LES DISPOSITIONS DE L'ART. 13 ONT POUR OBJET DE METTRE FIN POUR L'AVENIR A LA PROTECTION PARTICULIERE DE FRANCE TELECOM ET NON D'ORGANISER UN TRANSFERT DE COMPETENCE DU JUGE ADMINISTRATIF AU JUGE JUDICIAIRE.LE JUGE ADMINISTRATIF DEMEURE COMPETENT POUR STATUER SUR LES CONTRAVENTIONS DE GRANDE VOIRIE DONT IL A ETE SAISI AVANT L'ENTREE EN VIGUEUR DE LA LOI PRECITEE TANT AU TITRE DE L'ACTION REPRESSIVE QU'AU TITRE DE L'ACTION DOMANIALE.

CES AMENDES CONSTITUENT DES SANCTIONS SOUMISES AU PRINCIPE NECESSITE DES PEINES TEL QU'IL RESULTE DE L'ART. 8 DE LA DECLARATION DE 1789.

EN L'ABSENCE DE DISPOSITIONS TRANSITOIRES PREVUES PAR LA LOI SUSVISEE,LES DEGRADATIONS DE FRANCE TELECOM DONT LE JUGE ADMINISTRATIF A ETE SAISI ANTERIEUREMENT NE PEUVENT PLUS DONNER LIEU APRES CETTE DATE A UNE CONDAMNATION,AMENDE PAR LE JUGE DES CONTRAVENTIONS DE GRANDE VOIRIE.

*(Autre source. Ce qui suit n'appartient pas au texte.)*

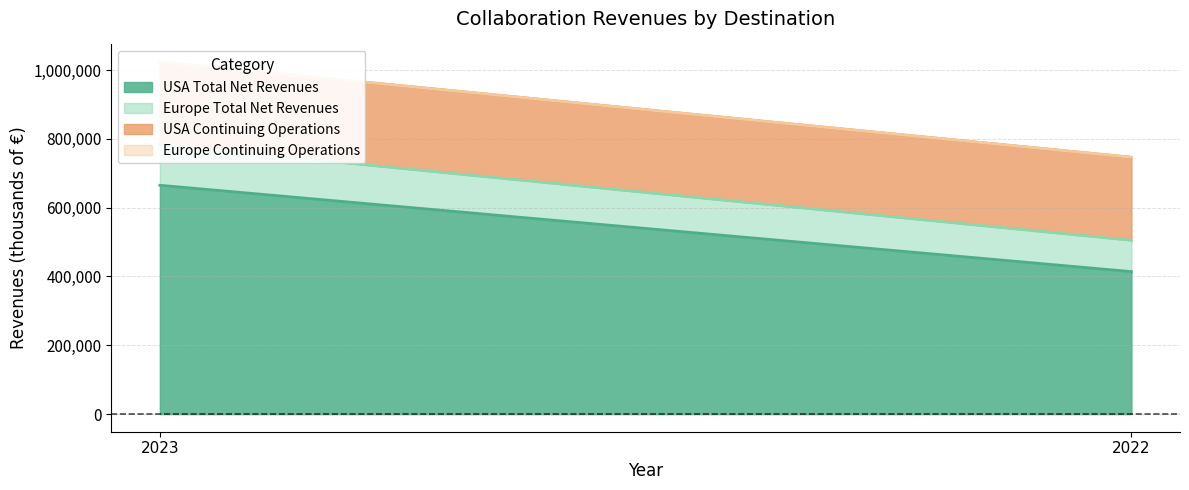

What is the maximum value shown in the chart?

665174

LE FAIT QUE LES DISPOSITIONS REPRESSIVES DE L'ART. R43 NE PUISSENT PLUS RECEVOIR APPLICATION A COMPTER DE L'ENTREE EN VIGUEUR DE LA LOI NE FAIT PAS OBSTACLE A CE QUE LE JUGE ADMINISTRATIF STATUE SUR L'ACTION EN REPARATION DES DOMMAGES CAUSES DONT IL A ETE SAISI ANTERIEUREMENT A CETTE DATE.